Assim como o TJD, esperei sair o resultado da contraprova para falar sobre o flagra do Carlos Alberto no teste antidoping. Com o resultado positivo, o camisa 10 já pega um gancho preventivo e defalca o time por um mês enquanto aguarda seu julgamento.

A questão no caso é se a palavra “desfalque” se aplica.

Não apenas porque não teremos mais jogos oficiais além da melancólica despedida do Estadual nesse sábado, contra o Madureira. Mas sim porque, na prática, Carlos Alberto desfalca o Vasco, num ponto de vista mais rigoroso, desde 2009. Vem dessa a época a queda de rendimento do jogador, quando ele realmente fazia falta à equipe.

Carlos Alberto é uma espécie de Vagner Love ao contrário: enquanto esse partiu para uma carreira de relativo sucesso após disputar uma não tão qualificada segundona, o primeiro conseguiu enterrar uma carreira que inclui praticamente todos os títulos do futebol mundial em clubes depois de integrar o Vasco na Série B. 

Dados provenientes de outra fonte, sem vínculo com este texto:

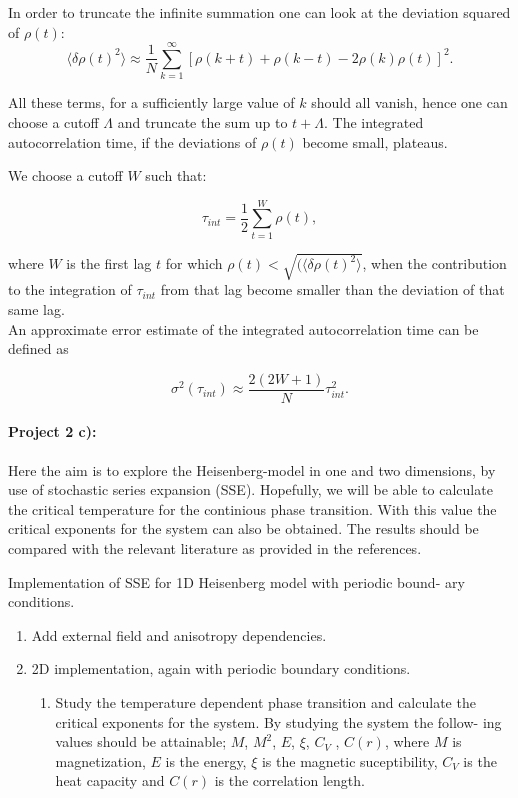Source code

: \documentclass[%
oneside,                 %
final,                   %
10pt]{article}
\begin{document}
In order to truncate the infinite summation one can look at the deviation squared of $\rho(t)$:
\[
    \langle \delta \rho(t)^2\rangle \approx \frac{1}{N} \sum_{k=1}^\infty \left[ \rho(k+t) + \rho(k-t) - 2\rho(k)\rho(t)\right]^2.
\]

All these terms, for a sufficiently large value of $k$ should all
vanish, hence one can choose a cutoff $\Lambda$ and truncate the sum
up to $t+\Lambda$. The integrated autocorrelation time, if the
deviations of $\rho(t)$ become small, plateaus.

We choose a cutoff $W$ such that:

\[
    \tau_{int} = \frac{1}{2} \sum_{t=1}^W \rho(t),
    \label{autocorr_time}
\]

where $W$ is the first lag $t$ for which $\rho(t) < \sqrt{ (\langle
\delta \rho(t)^2\rangle}$, when the contribution to the integration of
$\tau_{int}$ from that lag become smaller than the deviation of that
same lag. \\ An approximate error estimate of the integrated
autocorrelation time can be defined as

\[
    \sigma^2(\tau_{int}) \approx \frac{2(2W+1)}{N}\tau_{int}^2.
\]

\paragraph{Project 2 c):}
Here the aim is to explore the Heisenberg-model in one and two
dimensions, by use of stochastic series expansion (SSE). Hopefully, we
will be able to calculate the critical temperature for the continious
phase transition. With this value the critical exponents for the
system can also be obtained.  The results should be compared with the
relevant literature as provided in the references.

Implementation of SSE for 1D Heisenberg model with periodic bound- ary conditions.
\begin{enumerate}
\item Add external field and anisotropy dependencies.

\item 2D implementation, again with periodic boundary conditions.
\begin{enumerate}

\item Study the temperature dependent phase transition and calculate the critical exponents for the system. By studying the system the follow- ing values should be attainable; $M$, $M^2$, $E$, $\xi$, $C_V$ , $C(r)$, where $M$ is magnetization, $E$ is the energy, $\xi$ is the magnetic suceptibility, $C_V$ is the heat capacity and $C(r)$ is the correlation length.
\end{enumerate}

\noindent
\end{enumerate}
\end{document}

Tão negativo é esse período que, mesmo depois de ser o destaque da equipe cruzmaltina na volta à elite, não demorou mais que alguns meses para que a torcida o quisesse longe do clube, ignorando até uma justificada gratidão por ter aceitado a responsabilidade de ser o único jogador de renome no grupo que tinha a obrigação de reconduzir o Vasco ao seu lugar de direito.

Seja por suas escolhas equivocadas ou por um futebol que poucas vezes poderia ser chamado de algo melhor que medíocre, Carlos Alberto se tornou um problema: caro e sem mercado, ele agora não desperta o interesse de nenhum clube de grande porte e é uma aposta cara demais para os times menores. Essa suspensão por doping, da qual ele dificilmente conseguirá escapar (não se trata de implicância ou torcida contra. 


Basta relembrar dos casos semelhantes e conferirmos quantos jogadores conseguiram se safar) é o que parece ser a gota d’água. Com seu contrato com o clube por terminar e ganhando muito mais do que tem merecido, dessa vez, nem no Vasco do Dinamite o “Cazalbé” deve encontrar um pouso tranquilo.

É triste pelo atleta, que tinha tudo para ser um dos grandes nomes do esporte atualmente, mas pelo momento que passa e por todas as circunstâncias, aproveitar o inevitável gancho e não renovar o contrato com Carlos Alberto é o melhor para o Vasco.